━━ INFORMATION PROVIDED

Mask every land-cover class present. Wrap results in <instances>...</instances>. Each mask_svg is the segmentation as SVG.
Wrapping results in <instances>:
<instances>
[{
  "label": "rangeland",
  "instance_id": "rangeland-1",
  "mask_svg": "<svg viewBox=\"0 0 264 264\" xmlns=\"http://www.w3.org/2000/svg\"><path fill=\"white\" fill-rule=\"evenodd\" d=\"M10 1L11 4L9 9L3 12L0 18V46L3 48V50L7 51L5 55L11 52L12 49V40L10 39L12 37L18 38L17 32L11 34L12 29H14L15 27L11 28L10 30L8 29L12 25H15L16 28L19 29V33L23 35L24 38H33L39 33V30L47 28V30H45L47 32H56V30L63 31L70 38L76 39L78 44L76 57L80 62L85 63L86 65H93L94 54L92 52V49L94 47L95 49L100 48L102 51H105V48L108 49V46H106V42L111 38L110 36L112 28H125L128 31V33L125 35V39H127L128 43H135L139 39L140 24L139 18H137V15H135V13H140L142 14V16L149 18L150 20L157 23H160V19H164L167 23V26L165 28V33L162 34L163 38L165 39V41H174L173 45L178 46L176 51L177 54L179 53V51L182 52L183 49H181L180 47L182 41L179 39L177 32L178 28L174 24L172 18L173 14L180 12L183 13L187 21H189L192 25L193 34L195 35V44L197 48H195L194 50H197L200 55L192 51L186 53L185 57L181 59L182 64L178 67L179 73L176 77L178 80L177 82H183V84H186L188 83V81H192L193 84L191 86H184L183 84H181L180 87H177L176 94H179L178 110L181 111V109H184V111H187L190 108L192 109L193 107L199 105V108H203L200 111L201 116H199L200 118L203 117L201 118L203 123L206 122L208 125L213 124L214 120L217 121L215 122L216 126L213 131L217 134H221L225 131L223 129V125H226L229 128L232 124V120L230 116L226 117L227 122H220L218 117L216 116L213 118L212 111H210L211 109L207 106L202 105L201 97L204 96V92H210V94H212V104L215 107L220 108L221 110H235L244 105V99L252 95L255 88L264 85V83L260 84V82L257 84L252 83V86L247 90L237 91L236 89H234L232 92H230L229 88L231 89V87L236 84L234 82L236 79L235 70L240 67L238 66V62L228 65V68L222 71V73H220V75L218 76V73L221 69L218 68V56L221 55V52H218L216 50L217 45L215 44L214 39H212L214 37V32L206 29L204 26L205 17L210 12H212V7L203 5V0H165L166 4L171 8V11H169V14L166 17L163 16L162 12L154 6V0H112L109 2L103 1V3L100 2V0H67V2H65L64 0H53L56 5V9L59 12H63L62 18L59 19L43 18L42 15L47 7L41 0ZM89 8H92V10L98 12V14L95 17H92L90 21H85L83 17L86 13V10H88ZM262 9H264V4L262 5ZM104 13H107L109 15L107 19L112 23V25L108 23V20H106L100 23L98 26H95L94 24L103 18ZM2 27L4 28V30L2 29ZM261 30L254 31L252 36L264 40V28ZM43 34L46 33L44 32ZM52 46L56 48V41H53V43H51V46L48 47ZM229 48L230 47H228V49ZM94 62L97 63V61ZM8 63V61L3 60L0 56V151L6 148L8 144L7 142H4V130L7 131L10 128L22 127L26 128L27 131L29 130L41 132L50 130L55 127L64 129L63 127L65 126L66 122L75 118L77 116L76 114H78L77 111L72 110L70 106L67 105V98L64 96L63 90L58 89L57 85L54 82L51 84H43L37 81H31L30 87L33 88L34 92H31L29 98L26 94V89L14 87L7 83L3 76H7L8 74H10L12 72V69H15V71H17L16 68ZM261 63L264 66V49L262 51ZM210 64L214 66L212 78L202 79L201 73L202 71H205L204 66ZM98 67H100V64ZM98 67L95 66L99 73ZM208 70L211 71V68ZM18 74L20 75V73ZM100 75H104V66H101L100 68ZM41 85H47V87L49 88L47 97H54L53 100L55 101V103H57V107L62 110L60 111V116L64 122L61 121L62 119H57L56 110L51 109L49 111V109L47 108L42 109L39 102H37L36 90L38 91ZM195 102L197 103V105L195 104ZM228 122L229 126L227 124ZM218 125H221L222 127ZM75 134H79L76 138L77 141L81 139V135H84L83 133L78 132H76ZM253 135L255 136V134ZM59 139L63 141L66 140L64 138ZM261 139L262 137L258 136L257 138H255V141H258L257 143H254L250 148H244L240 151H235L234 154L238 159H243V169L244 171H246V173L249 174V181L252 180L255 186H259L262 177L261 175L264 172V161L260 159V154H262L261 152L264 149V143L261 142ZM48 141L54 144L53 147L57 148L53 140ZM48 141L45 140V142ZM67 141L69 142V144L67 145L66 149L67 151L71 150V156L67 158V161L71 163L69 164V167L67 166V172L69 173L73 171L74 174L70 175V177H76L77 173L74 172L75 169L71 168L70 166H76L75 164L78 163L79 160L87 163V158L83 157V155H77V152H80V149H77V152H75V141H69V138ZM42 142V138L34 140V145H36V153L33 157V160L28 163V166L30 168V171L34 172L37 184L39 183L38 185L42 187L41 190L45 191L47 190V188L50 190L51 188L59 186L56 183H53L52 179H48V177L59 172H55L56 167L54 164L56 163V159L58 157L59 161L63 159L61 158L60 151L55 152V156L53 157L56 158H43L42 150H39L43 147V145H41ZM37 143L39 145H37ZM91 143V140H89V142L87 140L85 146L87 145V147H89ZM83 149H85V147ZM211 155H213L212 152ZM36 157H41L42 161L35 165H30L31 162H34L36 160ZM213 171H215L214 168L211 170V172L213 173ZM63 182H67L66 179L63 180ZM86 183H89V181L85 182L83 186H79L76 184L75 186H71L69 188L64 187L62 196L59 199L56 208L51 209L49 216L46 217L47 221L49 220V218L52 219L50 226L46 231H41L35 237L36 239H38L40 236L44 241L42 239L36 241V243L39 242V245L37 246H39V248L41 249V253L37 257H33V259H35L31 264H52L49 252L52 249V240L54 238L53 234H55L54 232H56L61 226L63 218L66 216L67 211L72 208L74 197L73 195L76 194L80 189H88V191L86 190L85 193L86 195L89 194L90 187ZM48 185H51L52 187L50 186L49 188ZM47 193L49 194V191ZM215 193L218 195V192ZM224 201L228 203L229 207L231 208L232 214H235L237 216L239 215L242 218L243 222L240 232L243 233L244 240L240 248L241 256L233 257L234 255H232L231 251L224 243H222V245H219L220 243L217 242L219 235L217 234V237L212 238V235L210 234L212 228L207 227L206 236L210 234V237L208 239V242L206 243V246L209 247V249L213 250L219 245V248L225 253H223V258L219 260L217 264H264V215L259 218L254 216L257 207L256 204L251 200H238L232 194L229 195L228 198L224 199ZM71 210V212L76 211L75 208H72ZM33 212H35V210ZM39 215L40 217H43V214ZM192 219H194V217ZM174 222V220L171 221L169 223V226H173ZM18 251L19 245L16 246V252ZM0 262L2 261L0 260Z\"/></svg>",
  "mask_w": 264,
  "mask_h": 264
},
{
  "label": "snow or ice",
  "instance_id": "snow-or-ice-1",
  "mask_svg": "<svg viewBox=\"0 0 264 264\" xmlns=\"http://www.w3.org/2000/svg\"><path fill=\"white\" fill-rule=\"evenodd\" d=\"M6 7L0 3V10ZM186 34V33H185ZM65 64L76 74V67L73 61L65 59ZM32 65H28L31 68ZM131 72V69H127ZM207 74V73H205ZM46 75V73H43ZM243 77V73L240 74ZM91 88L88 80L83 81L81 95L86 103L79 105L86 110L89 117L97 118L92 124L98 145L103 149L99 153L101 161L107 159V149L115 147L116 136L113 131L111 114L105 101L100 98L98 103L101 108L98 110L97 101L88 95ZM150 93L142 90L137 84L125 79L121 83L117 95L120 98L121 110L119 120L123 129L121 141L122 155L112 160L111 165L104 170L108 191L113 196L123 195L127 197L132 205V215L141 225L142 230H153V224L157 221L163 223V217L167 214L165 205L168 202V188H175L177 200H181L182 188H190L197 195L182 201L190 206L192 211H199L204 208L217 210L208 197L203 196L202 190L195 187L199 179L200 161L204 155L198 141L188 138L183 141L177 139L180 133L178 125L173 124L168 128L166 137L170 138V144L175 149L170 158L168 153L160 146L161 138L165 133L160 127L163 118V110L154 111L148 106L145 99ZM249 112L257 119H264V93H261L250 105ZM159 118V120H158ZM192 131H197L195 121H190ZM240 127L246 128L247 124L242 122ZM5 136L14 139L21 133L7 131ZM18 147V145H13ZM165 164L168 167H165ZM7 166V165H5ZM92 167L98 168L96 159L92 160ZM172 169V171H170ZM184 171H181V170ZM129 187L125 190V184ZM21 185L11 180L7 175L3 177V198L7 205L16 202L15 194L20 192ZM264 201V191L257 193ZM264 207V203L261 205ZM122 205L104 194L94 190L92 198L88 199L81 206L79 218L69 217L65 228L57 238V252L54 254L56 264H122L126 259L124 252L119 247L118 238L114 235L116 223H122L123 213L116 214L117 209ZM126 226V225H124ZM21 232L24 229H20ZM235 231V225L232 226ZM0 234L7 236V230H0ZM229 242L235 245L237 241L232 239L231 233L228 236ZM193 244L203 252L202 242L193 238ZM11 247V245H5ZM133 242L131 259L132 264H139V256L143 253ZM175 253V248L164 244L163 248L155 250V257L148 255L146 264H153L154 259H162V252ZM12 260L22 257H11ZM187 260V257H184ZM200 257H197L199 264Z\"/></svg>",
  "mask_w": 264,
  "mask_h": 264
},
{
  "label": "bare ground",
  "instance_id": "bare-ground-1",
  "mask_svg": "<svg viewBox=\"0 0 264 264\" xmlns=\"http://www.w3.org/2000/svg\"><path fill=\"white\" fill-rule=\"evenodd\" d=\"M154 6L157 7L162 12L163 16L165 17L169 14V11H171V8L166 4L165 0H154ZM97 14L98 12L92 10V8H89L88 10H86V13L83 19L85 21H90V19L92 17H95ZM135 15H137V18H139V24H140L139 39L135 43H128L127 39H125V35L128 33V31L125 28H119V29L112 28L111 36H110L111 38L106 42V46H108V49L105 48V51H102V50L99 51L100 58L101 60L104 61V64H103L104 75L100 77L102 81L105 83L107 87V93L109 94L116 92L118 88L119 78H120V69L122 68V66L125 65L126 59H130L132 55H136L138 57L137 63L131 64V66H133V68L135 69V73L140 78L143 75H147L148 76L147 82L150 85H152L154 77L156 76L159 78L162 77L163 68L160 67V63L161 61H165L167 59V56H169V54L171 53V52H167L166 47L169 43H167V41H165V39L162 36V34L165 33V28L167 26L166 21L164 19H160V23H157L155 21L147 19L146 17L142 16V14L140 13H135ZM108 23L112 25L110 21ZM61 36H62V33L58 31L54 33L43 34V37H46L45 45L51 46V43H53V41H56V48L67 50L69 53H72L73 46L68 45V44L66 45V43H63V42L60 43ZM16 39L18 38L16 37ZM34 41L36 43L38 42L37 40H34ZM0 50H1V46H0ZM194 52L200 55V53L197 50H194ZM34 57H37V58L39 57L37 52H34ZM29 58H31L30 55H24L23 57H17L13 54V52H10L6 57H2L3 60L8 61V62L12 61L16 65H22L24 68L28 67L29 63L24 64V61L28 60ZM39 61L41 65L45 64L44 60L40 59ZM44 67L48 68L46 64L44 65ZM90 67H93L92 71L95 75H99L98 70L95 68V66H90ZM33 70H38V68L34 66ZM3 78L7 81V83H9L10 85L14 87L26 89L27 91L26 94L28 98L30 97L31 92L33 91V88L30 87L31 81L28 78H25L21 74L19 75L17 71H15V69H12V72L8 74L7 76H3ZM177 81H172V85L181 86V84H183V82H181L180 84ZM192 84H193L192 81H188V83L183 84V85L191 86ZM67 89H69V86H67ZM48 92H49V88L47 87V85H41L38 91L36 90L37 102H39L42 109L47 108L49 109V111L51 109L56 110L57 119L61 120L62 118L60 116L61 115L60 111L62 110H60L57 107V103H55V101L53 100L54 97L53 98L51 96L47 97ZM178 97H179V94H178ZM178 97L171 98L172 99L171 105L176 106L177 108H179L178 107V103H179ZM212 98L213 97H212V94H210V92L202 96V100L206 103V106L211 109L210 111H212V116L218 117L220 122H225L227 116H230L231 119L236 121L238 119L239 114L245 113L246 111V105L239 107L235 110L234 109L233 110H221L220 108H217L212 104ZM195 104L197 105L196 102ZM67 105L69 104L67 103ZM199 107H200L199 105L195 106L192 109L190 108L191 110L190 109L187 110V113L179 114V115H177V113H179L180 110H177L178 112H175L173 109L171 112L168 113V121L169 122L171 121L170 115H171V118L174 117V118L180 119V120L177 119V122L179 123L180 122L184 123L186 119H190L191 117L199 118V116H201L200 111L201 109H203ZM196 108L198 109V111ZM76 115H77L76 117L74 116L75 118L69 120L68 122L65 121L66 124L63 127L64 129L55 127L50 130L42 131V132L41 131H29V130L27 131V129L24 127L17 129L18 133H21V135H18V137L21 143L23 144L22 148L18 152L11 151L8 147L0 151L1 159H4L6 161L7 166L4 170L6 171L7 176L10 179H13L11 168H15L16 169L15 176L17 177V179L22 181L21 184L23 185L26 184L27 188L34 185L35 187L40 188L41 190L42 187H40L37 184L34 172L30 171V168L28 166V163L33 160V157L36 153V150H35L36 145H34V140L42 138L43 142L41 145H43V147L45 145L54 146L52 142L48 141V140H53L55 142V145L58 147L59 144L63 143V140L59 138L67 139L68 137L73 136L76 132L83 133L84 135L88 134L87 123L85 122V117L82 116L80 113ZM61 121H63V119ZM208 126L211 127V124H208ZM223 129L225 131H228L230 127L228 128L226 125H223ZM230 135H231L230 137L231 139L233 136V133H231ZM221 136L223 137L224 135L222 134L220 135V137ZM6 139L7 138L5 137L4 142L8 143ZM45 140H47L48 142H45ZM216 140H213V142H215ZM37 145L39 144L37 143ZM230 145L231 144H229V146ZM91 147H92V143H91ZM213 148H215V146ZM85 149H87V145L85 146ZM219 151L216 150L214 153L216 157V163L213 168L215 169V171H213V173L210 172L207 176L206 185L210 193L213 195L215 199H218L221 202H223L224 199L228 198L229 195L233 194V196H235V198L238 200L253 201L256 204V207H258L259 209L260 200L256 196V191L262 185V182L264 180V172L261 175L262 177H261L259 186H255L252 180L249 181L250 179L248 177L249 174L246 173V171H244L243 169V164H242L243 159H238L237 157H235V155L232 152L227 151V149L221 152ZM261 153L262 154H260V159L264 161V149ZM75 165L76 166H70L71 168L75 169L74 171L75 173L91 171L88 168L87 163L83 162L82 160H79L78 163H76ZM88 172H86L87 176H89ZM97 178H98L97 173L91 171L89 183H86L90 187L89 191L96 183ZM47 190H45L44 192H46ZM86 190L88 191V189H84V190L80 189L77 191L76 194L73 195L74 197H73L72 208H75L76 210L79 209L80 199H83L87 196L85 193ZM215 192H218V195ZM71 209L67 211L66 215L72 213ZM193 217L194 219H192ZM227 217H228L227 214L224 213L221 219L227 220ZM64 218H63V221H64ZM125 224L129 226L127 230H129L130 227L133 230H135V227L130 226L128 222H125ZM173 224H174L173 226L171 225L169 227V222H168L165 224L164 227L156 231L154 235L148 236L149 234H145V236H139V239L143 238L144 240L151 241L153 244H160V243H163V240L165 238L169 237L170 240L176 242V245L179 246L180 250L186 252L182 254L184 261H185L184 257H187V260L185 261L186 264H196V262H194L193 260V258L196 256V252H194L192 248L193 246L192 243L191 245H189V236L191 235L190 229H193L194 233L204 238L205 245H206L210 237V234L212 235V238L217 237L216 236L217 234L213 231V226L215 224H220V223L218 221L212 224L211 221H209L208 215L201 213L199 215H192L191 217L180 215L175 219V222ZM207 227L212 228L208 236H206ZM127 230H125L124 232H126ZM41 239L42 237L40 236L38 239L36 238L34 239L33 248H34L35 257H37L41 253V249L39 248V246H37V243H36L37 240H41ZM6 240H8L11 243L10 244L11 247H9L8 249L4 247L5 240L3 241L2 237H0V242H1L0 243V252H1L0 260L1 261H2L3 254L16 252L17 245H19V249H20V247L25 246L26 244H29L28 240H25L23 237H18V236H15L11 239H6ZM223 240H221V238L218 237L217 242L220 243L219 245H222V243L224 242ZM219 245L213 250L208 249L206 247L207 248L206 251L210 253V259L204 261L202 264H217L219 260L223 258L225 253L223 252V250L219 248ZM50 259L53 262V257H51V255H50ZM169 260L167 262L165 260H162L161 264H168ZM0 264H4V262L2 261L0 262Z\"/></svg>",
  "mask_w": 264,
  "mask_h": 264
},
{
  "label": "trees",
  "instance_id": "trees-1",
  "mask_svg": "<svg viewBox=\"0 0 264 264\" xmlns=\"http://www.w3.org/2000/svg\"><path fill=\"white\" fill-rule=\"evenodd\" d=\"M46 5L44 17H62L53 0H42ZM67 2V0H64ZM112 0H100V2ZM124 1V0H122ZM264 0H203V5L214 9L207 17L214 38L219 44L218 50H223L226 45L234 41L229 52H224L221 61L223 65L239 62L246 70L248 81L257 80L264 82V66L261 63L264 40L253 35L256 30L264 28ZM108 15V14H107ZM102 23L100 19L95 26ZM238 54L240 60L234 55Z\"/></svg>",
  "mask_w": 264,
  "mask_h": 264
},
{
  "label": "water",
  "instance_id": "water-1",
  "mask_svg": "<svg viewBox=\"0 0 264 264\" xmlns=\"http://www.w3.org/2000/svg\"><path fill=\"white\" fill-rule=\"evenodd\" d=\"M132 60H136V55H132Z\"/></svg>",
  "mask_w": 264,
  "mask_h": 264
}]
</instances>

━━━━

* **EXERCISE**
How many of the lines above contain the string "snow"? Reply with the number alone.

* **THE RESULT**
2